Ionescu G O, Tuleaşcă I, Gavriliţă N, Aprodu G
Rev Chir Oncol Radiol O R L Oftalmol Stomatol Chir. 1980 Mar-Apr;29(2):101-8.
On the basis of their personal experience acquired in the total of 29 modelling interventions in the ureters of 16 children, the authors discuss the value, the technique and the indications of modelling longitudinal ureteroplasties--or the Hendren operation. This intervention was performed in 8 patients for secondary megaureter, and in another 8 patients it was performed for primary megaureters. When it was necessary modelling was performed simultaneously on both sides. In patients without previous derivations systematic use was made of ureter splintering after modelling--when it was re-implanted.
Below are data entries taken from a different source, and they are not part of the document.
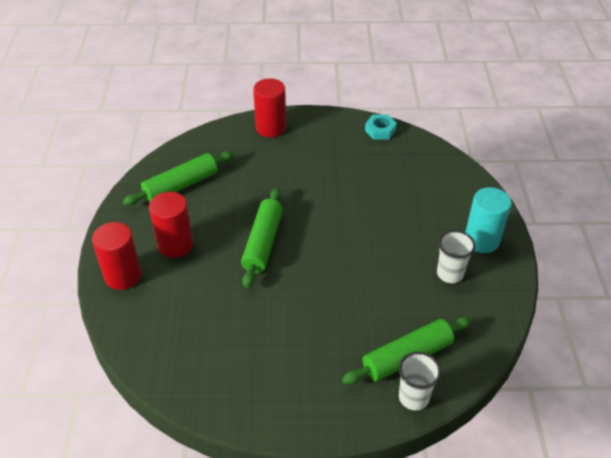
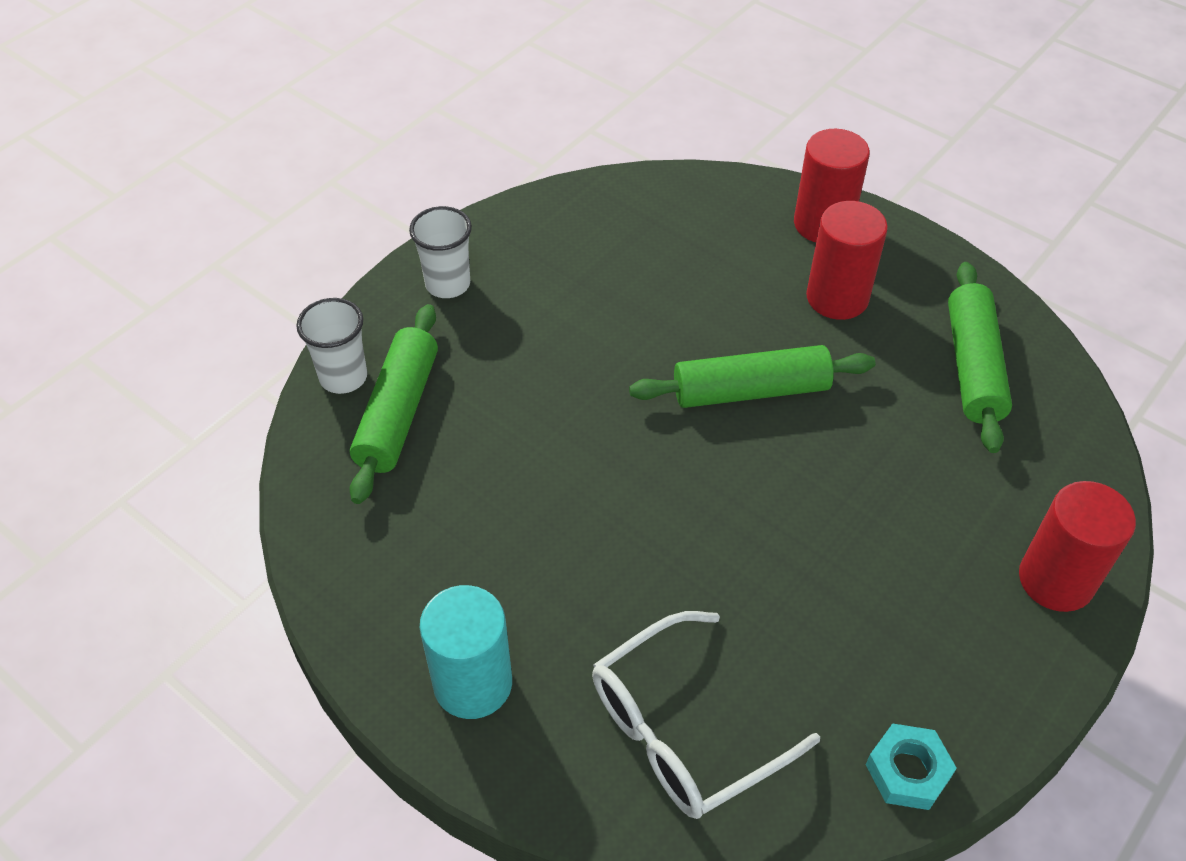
camera: 130 degrees right, 5 degrees up
green rolling pin [241,188,283,288] -> green rolling pin turned 60 degrees counterclockwise [629,345,876,408]
white cup [437,230,476,283] -> white cup moved to [409,206,472,298]
none -> white glasses [592,611,820,819]

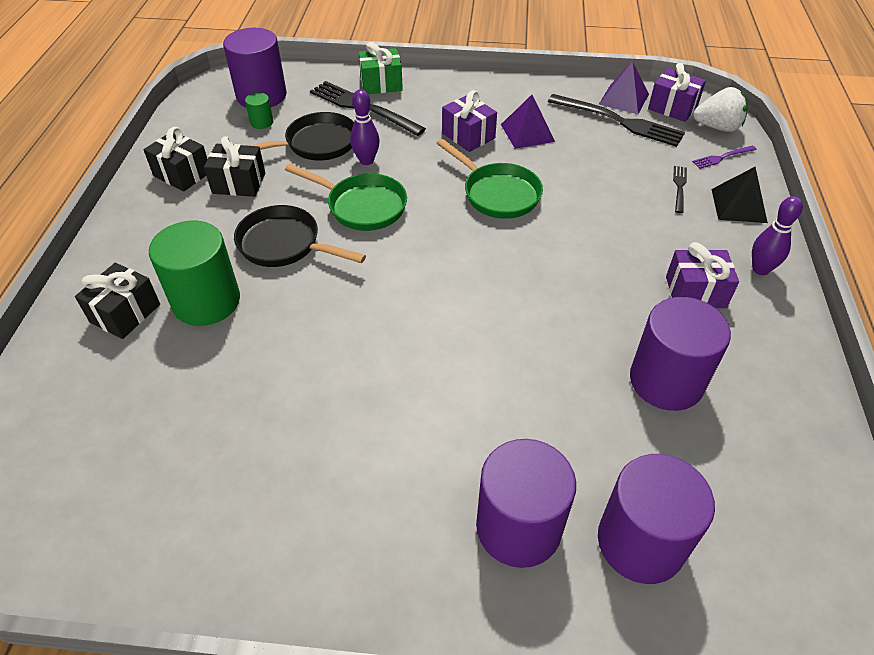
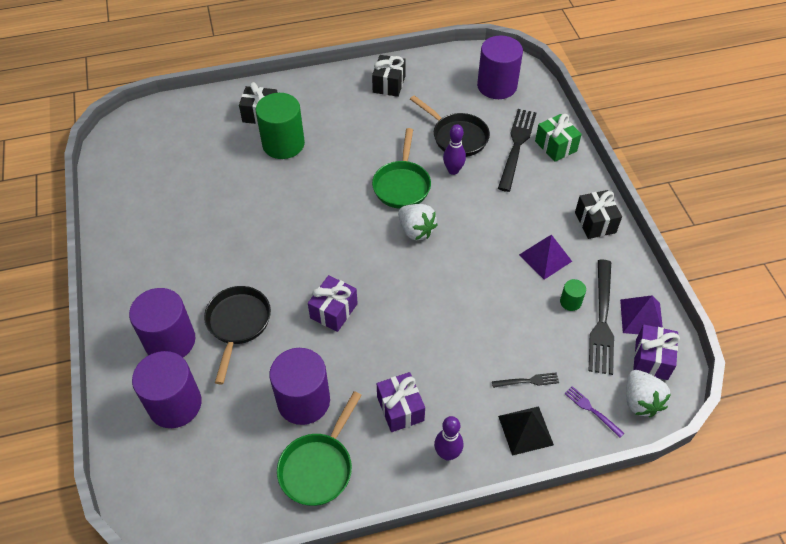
camera: 70 degrees right, 5 degrees up
black gift [204,136,265,197] -> black gift moved to [575,190,622,239]
black pan [234,205,366,267] -> black pan moved to [204,286,271,384]
green cylinder [245,92,273,129] -> green cylinder moved to [560,279,586,311]
green pan [436,139,543,219] -> green pan moved to [277,391,362,506]
purple gift [442,90,497,152] -> purple gift moved to [308,275,358,332]
none -> white strawberry [398,204,438,240]

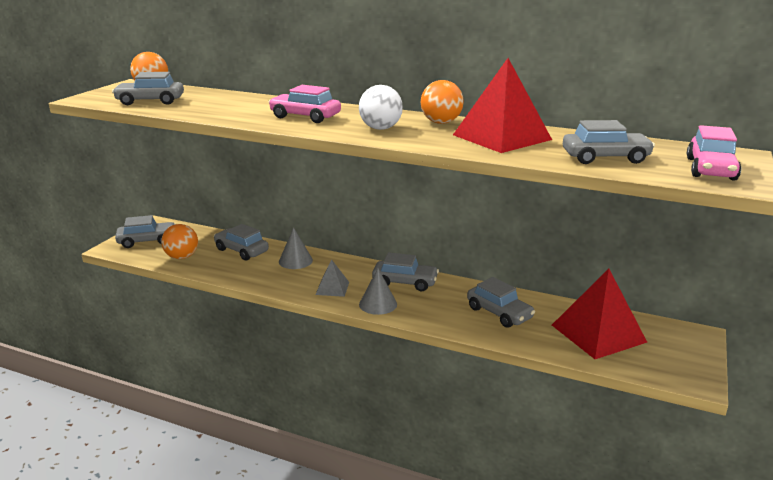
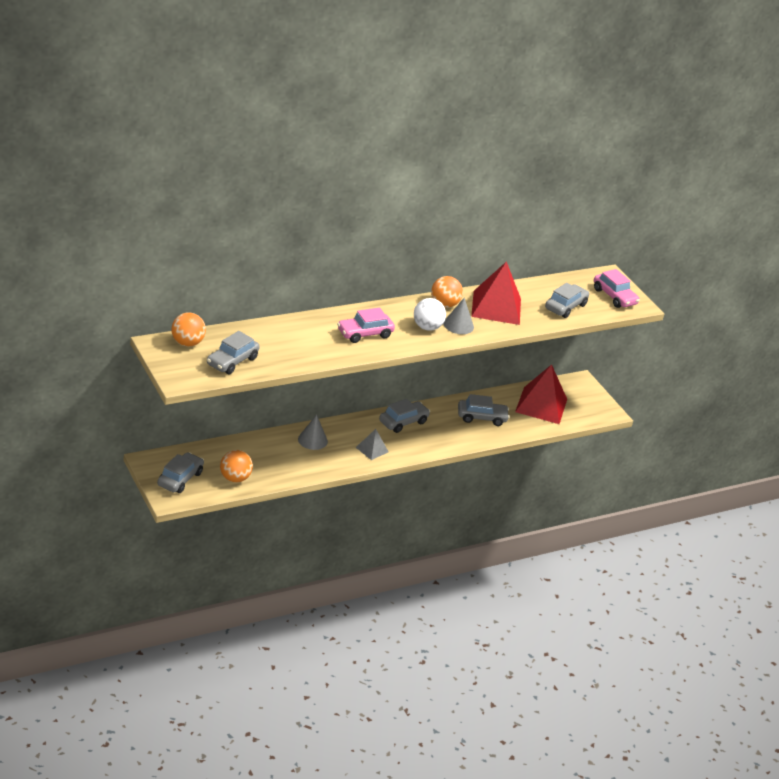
camera: 55 degrees left, 10 degrees up
grey car [214,224,269,261] -> none
grey cone [359,268,397,315] -> grey cone moved to [443,298,474,334]

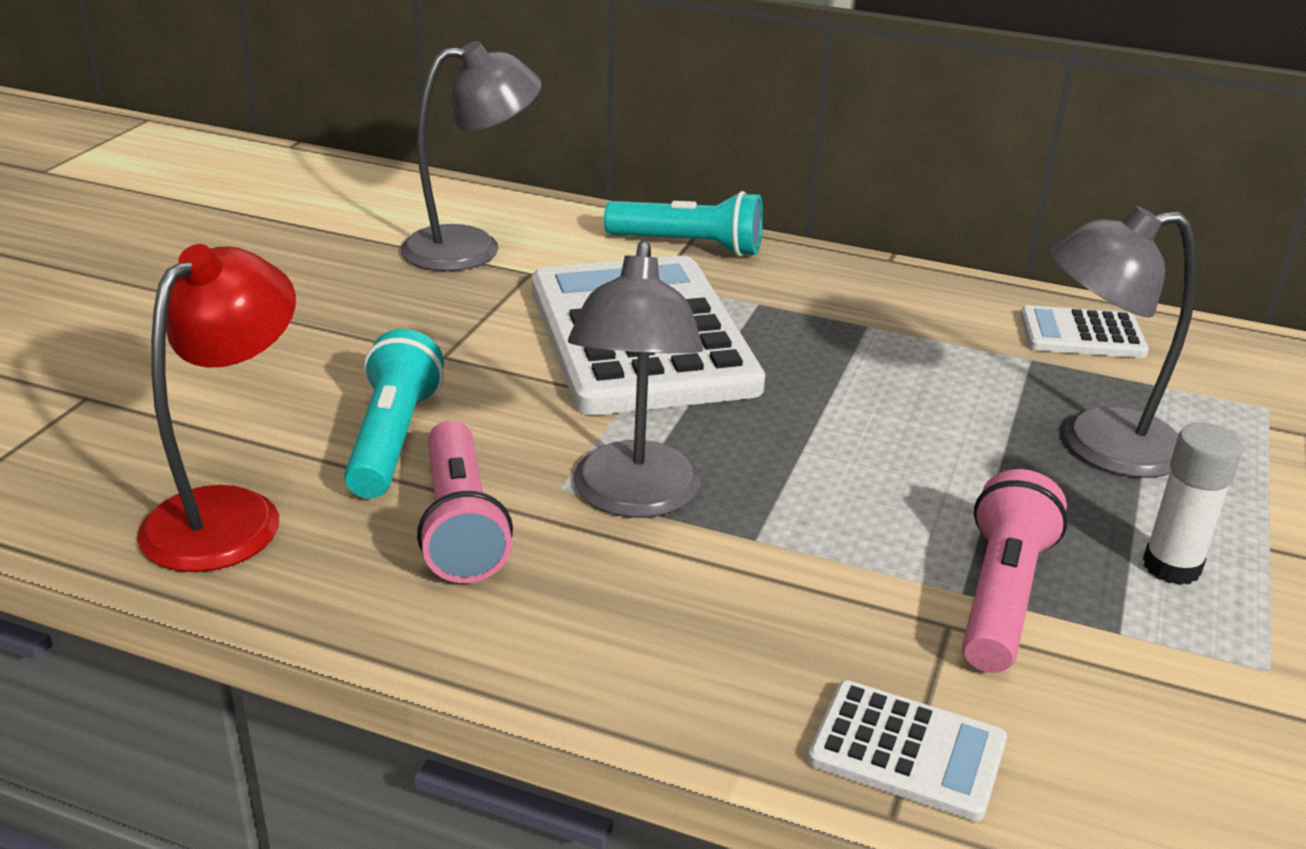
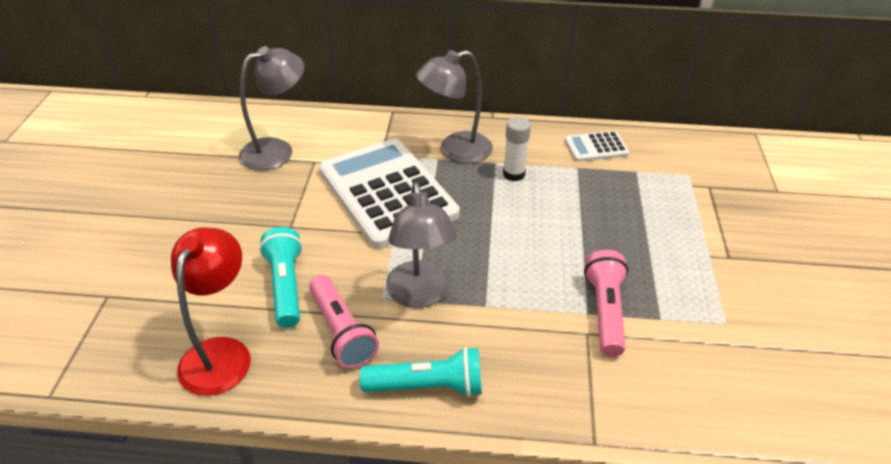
camera: 15 degrees left, 10 degrees up
turquoise flashlight [604,191,763,256] -> turquoise flashlight moved to [360,347,482,397]
white calculator [808,681,1007,821] -> none
grey lamp [1048,206,1197,478] -> grey lamp moved to [416,50,493,163]
white glue stick [1143,423,1243,585] -> white glue stick moved to [503,117,531,181]

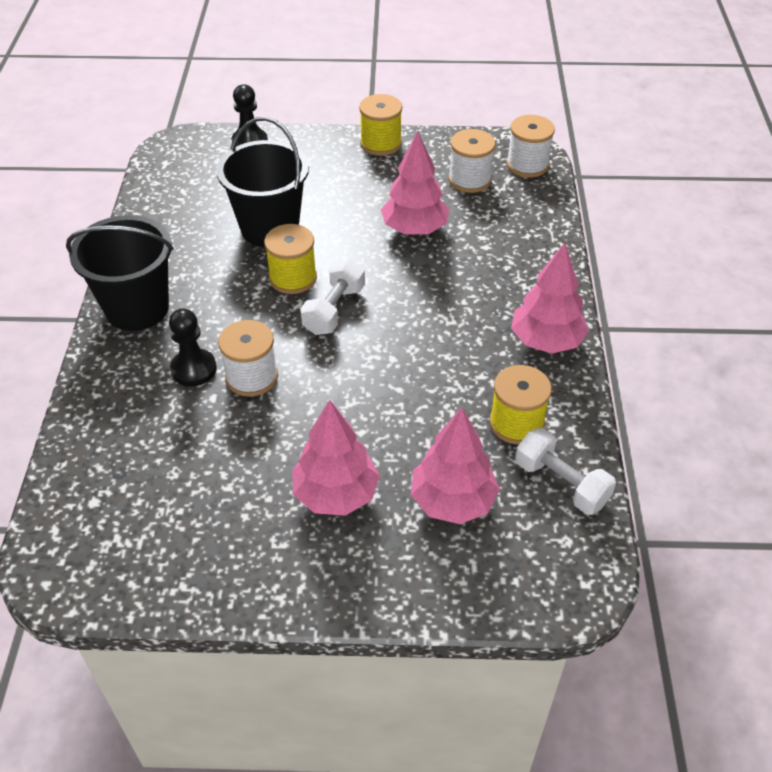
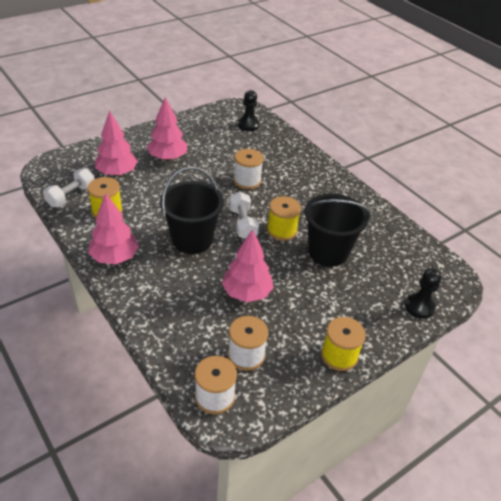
camera: 140 degrees right, 5 degrees down
black bucket [66,215,174,331] -> black bucket moved to [160,167,224,254]
black pawn [169,308,217,386] -> black pawn moved to [238,90,260,131]
white dumbbell [515,428,616,515] -> white dumbbell turned 60 degrees counterclockwise [43,168,95,207]

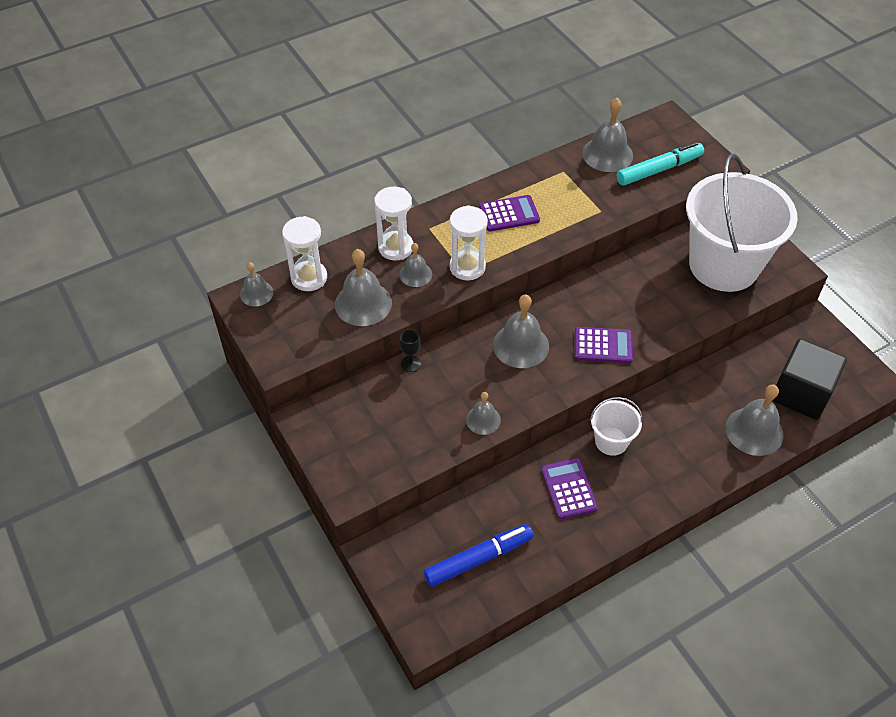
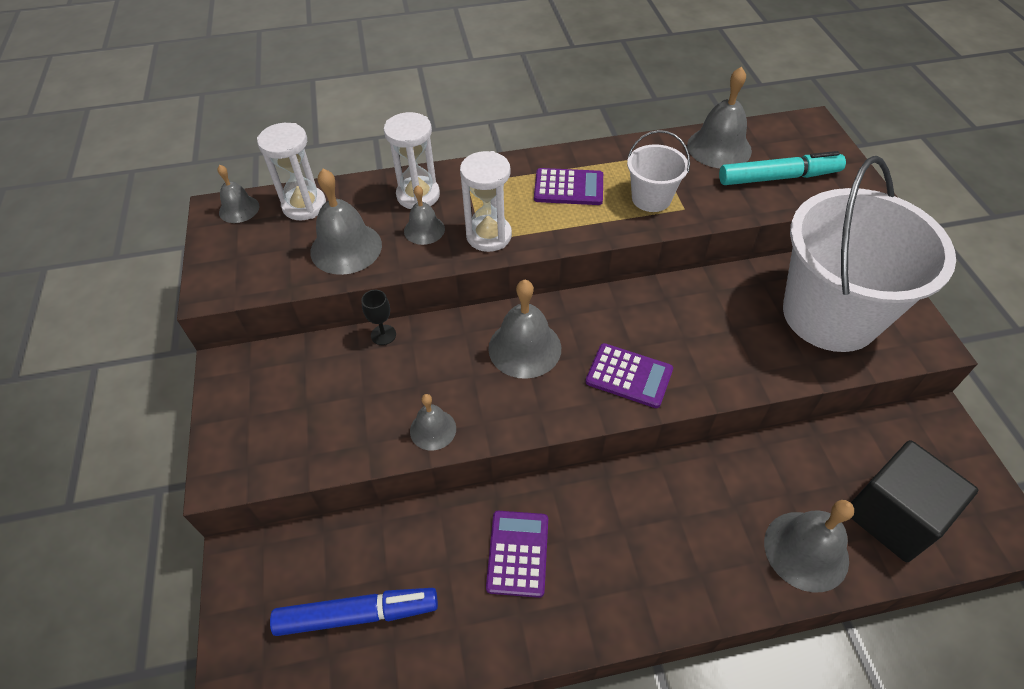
camera: 20 degrees right, 0 degrees up
white bucket [590,397,643,456] -> white bucket moved to [627,130,690,212]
Some technical details are discussed. The authors stress the necessity to know exactly before the intervention, the true functional value of the kidney the ureter of which will undergo modelling. Otherwise inutile modelling interventions will be performed (one case). In 3 of the patients, at 4--6 months after surgery, modelling of the upper segment of the ureter was necessary, together with pyeloplastia. The series analysed confirmed the value of this technique aimed at direct correction of the large dilatations of the ureters.
基于在16名儿童输尿管的29次整形干预中获得的个人经验,作者讨论了纵向输尿管整形术(即亨德伦手术)的价值、技术和适应症。该手术在8例继发巨输尿管患者和另外8例原发性巨输尿管患者中进行。必要时双侧同时进行整形。在没有先前引流的患者中,整形后再植入时系统地采用输尿管分裂术。讨论了一些技术细节。作者强调在干预前必须准确了解其输尿管将接受整形的肾脏的真正功能价值。否则将进行无效的整形干预(1例)。3例患者在术后4至6个月,需要对输尿管上段进行整形,并同时进行肾盂成形术。所分析的病例系列证实了这种旨在直接矫正输尿管大扩张的技术的价值。